#### What the exercise asks:
From the start of the material up to and including the line with "11: (150, 32)", reproduce the lines with every "absolute pixels" changed to "whole pixels" and nothing else altered. Omit the pictures.

(Collected data)
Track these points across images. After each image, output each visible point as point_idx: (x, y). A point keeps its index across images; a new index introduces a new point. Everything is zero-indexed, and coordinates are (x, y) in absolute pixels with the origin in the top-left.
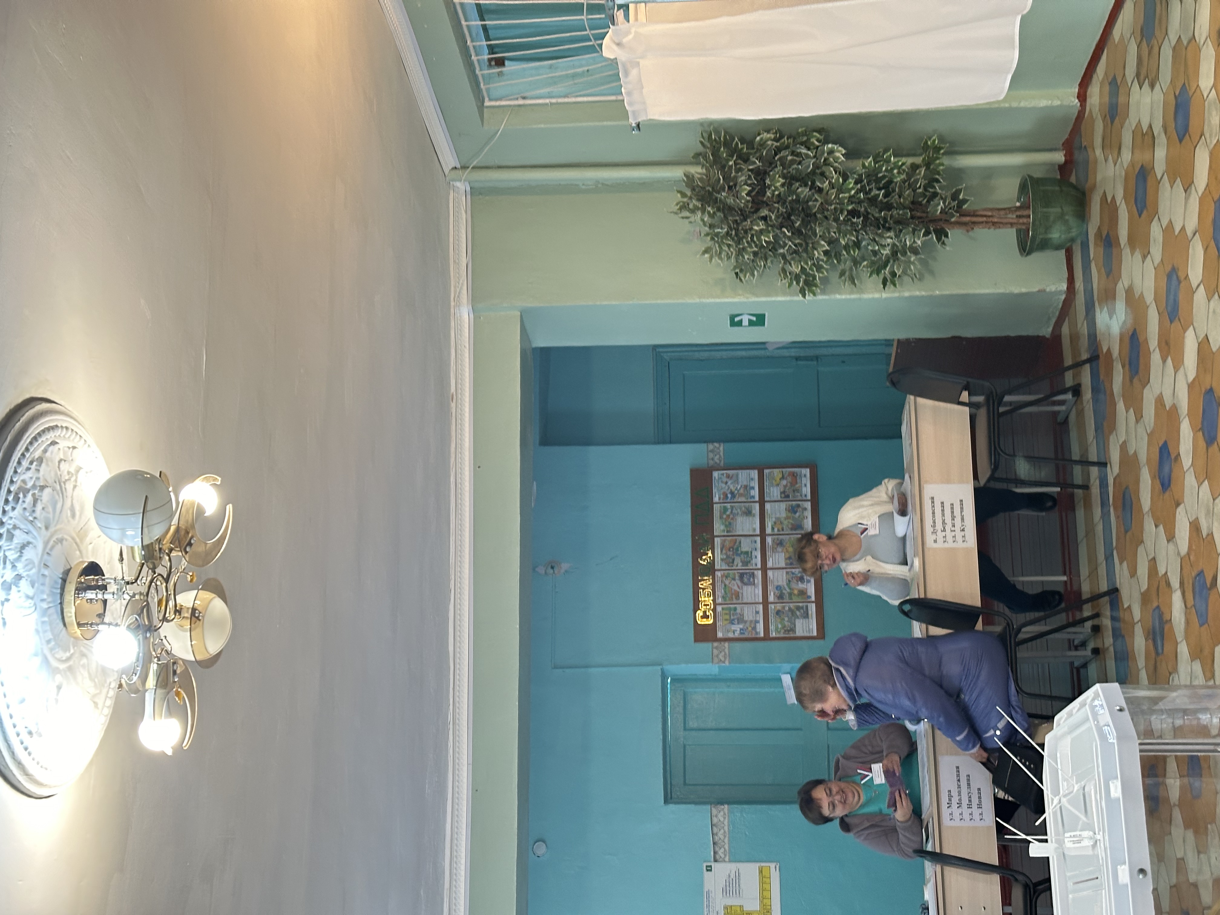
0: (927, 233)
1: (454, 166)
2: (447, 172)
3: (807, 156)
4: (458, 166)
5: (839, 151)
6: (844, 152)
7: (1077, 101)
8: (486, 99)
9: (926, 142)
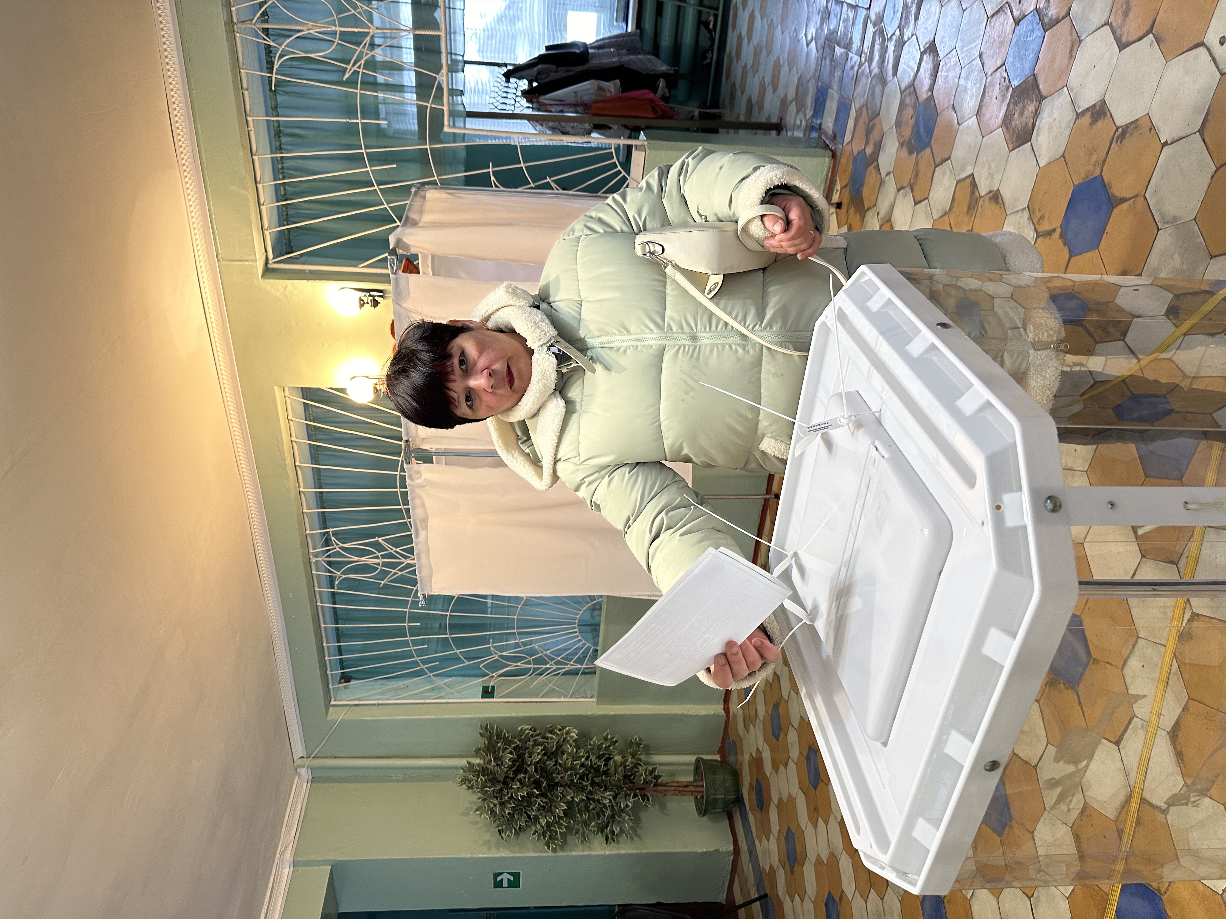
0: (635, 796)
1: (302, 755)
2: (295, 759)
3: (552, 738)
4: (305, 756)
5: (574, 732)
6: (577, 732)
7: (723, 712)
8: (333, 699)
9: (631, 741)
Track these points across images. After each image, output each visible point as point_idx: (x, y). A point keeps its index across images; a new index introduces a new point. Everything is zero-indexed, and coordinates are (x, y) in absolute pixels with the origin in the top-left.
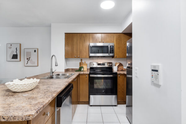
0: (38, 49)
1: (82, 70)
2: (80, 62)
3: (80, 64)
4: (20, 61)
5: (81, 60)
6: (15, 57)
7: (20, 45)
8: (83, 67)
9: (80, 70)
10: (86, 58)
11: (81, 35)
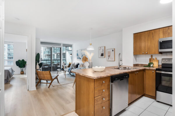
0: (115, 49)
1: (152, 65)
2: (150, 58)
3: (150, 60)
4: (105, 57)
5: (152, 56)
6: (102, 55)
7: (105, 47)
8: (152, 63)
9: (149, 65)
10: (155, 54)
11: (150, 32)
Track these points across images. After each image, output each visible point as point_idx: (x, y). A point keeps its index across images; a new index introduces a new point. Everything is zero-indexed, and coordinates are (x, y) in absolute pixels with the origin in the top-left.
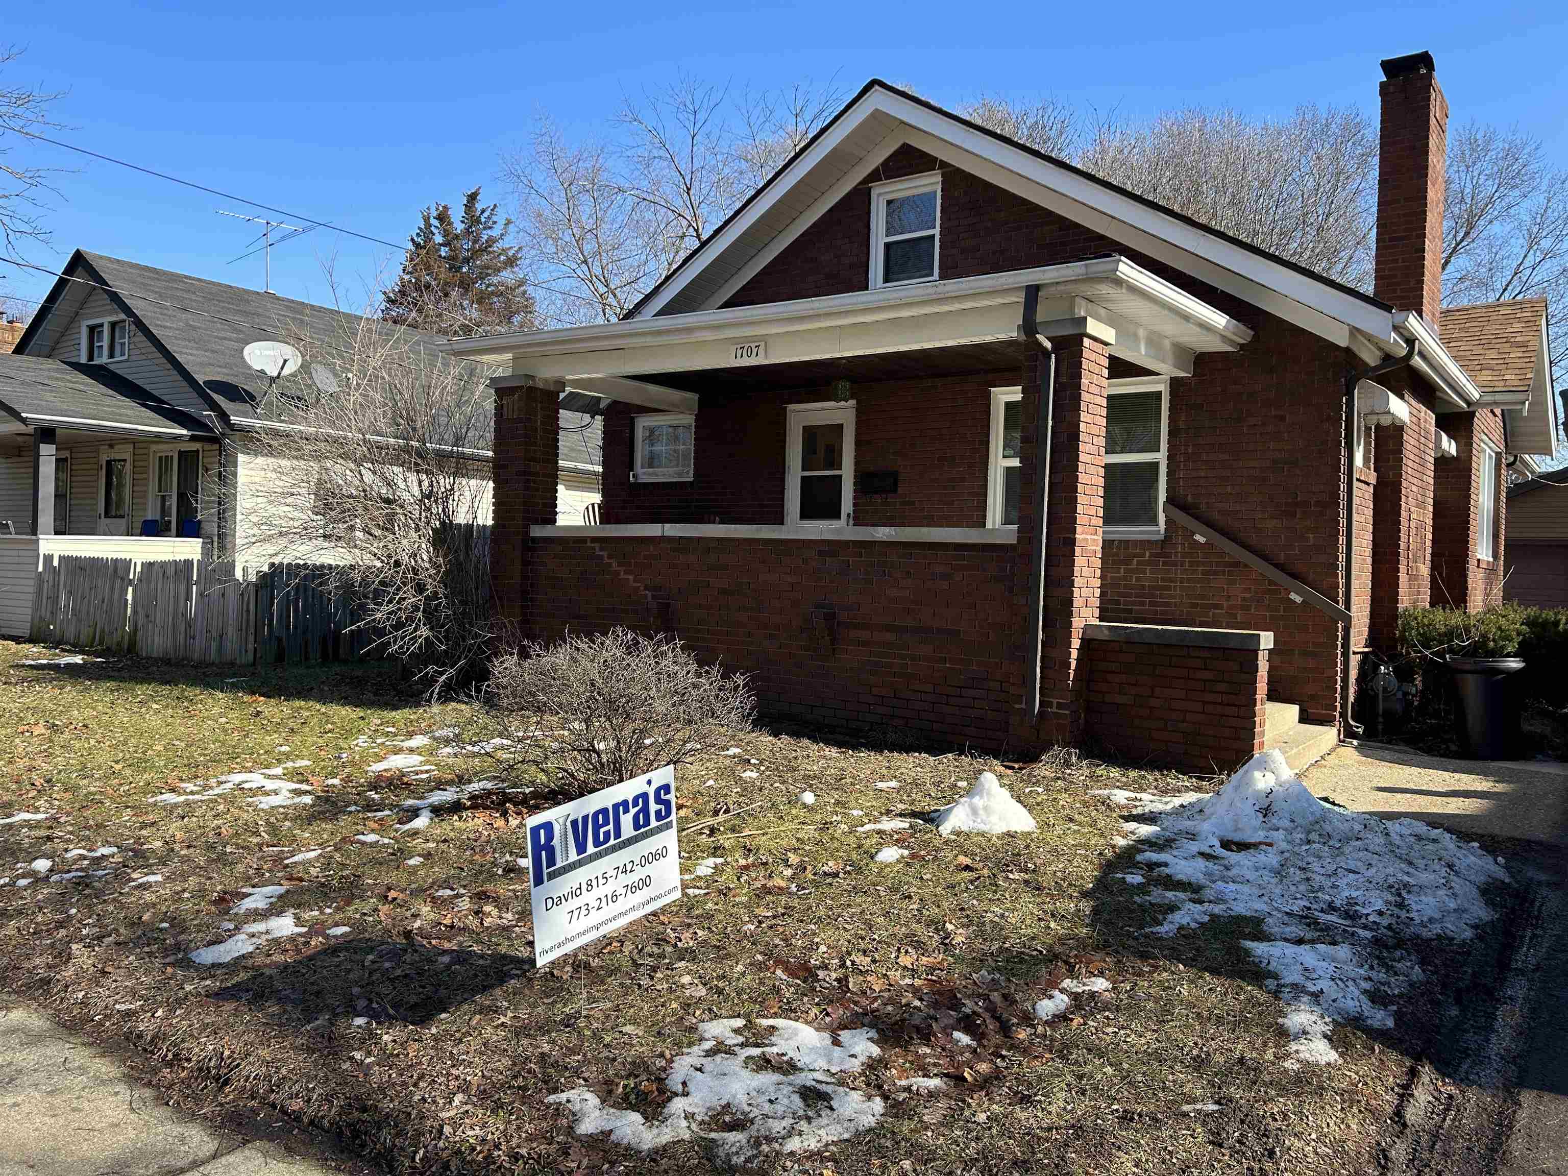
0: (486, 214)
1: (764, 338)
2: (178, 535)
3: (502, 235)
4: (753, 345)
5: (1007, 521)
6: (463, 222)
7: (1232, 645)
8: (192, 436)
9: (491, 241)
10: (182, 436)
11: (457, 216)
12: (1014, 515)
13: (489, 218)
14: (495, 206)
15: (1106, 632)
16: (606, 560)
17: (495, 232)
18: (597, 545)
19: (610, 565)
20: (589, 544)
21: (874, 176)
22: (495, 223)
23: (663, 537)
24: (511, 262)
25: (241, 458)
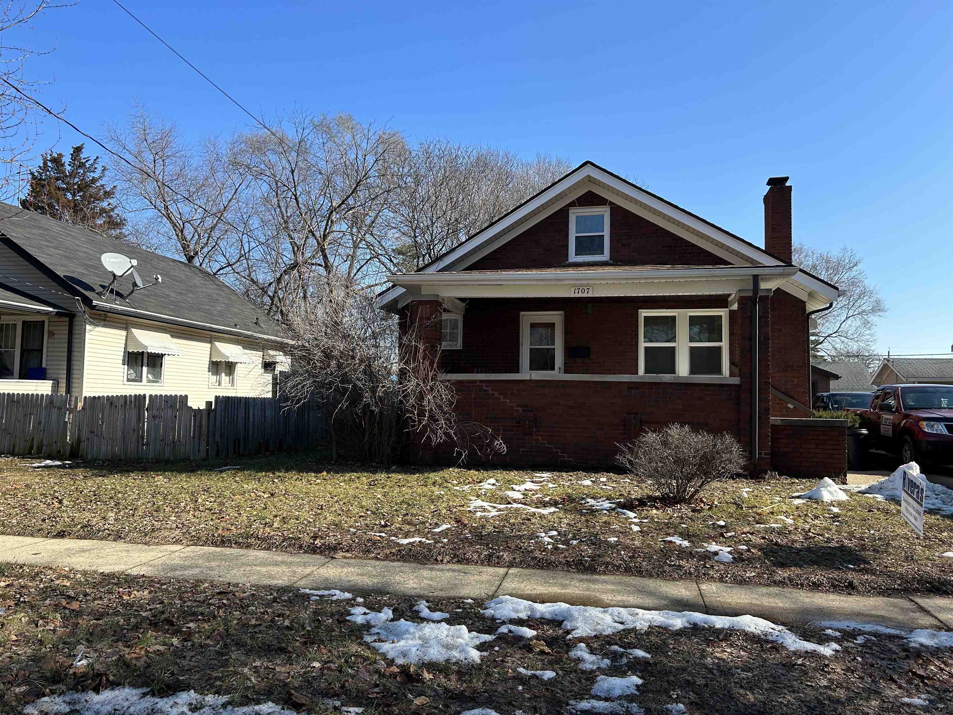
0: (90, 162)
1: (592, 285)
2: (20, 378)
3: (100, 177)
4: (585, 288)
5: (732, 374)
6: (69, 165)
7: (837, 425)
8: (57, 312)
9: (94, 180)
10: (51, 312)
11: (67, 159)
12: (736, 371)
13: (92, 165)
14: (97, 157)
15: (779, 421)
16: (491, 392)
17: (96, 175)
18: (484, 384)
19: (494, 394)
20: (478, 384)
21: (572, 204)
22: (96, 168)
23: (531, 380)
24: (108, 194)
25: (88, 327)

#### Finished task:
Track these points across images. After each image, output each visible point as point_idx: (x, y). A point keeps its index across images; a new index introduces a new point. Everything is zero-indexed, and coordinates are (x, y) in whole pixels with the origin in the top-left.
0: (927, 233)
1: (454, 166)
2: (447, 172)
3: (807, 156)
4: (458, 166)
5: (839, 151)
6: (844, 152)
7: (1077, 101)
8: (486, 99)
9: (926, 142)
0: (635, 796)
1: (302, 755)
2: (295, 759)
3: (552, 738)
4: (305, 756)
5: (574, 732)
6: (577, 732)
7: (723, 712)
8: (333, 699)
9: (631, 741)
Track these points across images. After each image, output each visible point as point_idx: (x, y). A point keeps its index across images; a new index introduces a new point. Everything is zero-indexed, and coordinates are (x, y) in whole pixels with the origin in the top-left.
0: (38, 49)
1: (82, 70)
2: (80, 62)
3: (80, 64)
4: (20, 61)
5: (81, 60)
6: (15, 57)
7: (20, 45)
8: (83, 67)
9: (80, 70)
10: (86, 58)
11: (81, 35)
0: (115, 49)
1: (152, 65)
2: (150, 58)
3: (150, 60)
4: (105, 57)
5: (152, 56)
6: (102, 55)
7: (105, 47)
8: (152, 63)
9: (149, 65)
10: (155, 54)
11: (150, 32)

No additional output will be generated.